_Task objective_
Reproduce the entries below from the line with "Unsere Galerie: Die schönsten Bilder" to the line with "Wandern auf dem Soča-Trail", including both of those lines.

━━━━━ Given records ━━━━━

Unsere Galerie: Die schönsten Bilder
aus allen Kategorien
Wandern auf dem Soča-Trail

━━━━━
━━━━━ Given records ━━━━━

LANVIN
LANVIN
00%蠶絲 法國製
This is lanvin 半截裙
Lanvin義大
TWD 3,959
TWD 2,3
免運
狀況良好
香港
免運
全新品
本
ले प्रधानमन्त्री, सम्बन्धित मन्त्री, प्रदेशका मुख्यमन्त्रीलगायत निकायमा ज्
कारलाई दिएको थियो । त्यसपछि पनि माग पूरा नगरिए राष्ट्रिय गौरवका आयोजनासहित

━━━━━
━━━━━ Given records ━━━━━

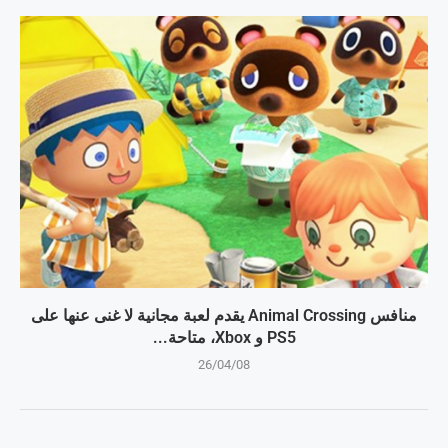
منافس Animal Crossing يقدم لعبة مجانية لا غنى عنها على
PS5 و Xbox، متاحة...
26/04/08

━━━━━

_Answer to this exercise_
Unsere Galerie: Die schönsten Bilder
aus allen Kategorien
Wandern auf dem Soča-Trail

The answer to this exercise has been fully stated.